Since my blog was first created and even after multiple revamps, there is no online-editing capability, until today as I am writing this post on the web. The solution is surprisingly simple that I couldn’t believe why I haven’t done this earlier.
I use a static site generator called Nanoc to convert posts written in markdown into HTML. One property of a static site generator is that I cannot edit my blog online unlike CMS such as WordPress, I couldn’t edit my blog online.
After an infrastructure change, I am now able to logon to a file editor on PC or mobile and see immediately the change I made on a clone of my blog in DEV environment.
Before
Before this infrastructure change has been made, I needed to
In order to make any change blog content, I have to open the posts, written markdown, using text editor, save it, and push it to GitHub such that the CI can compile and deploy the updated pages.

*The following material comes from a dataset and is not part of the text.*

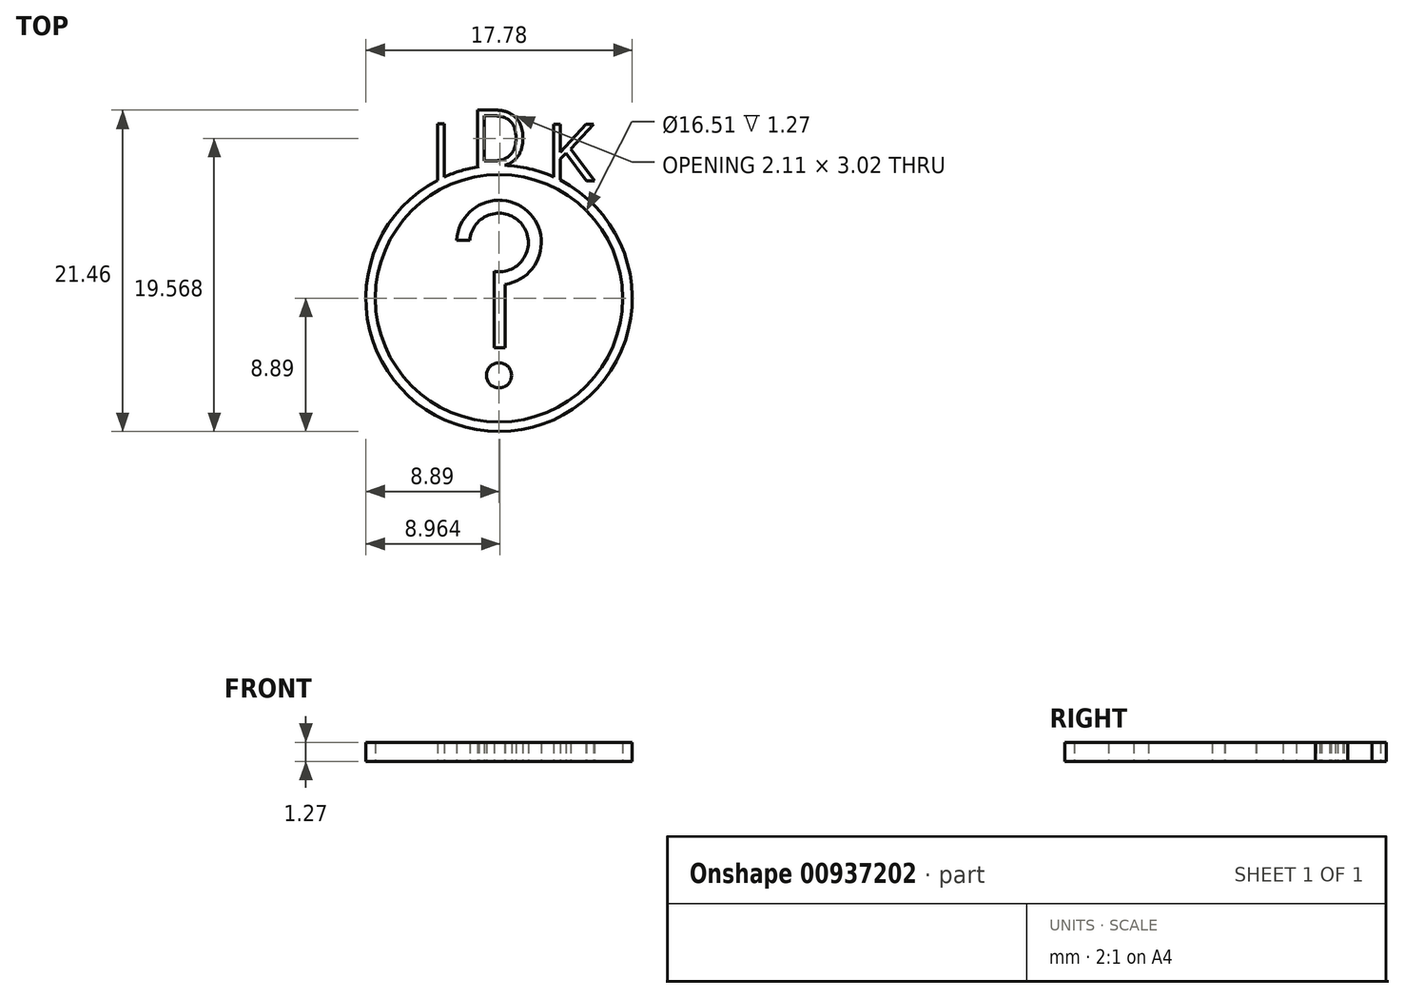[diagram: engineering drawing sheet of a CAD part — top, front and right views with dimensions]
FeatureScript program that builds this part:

There is no need to change any of the existing flow. The issue that troubles me so far has only been the part where I cannot edit online. Being a lazy, I don’t want to migrate my blog to a headless CMS either — that’ll be an overkill and I don’t like my data being tied to one specific platform.
Therefore, I cloned the existing setup and added online content editing, hopefully together they work as planned.
After
The Dev server I have been using came with Nanoc. Nanoc itself doesn’t listen to file change unless you couple it with Guard, which has been bundled into the release of Nanoc I am running on.
Basically, I run nanoc live
and it recompiles the diff every time I save a
file. The site sits behind a Nginx reverse proxy with basic auth
just like how I did for many things else.
I spent a hour searching online for something I can just easily hook onto a folder so that I can edit the folder content on a web page, ideally with Docker. So far, only File Browser fits the bill, and man it looks and works great.
Isn’t this super obvious? I was surprised when I wrote this setup down on paper, wondering why haven’t I figured it out earlier, and even wasting an afternoon looking at some headless CMS offerings.
The purpose of running my own server and a few web services is so that I can learn to be lazy. And with this zero-migration setup, lazy I am.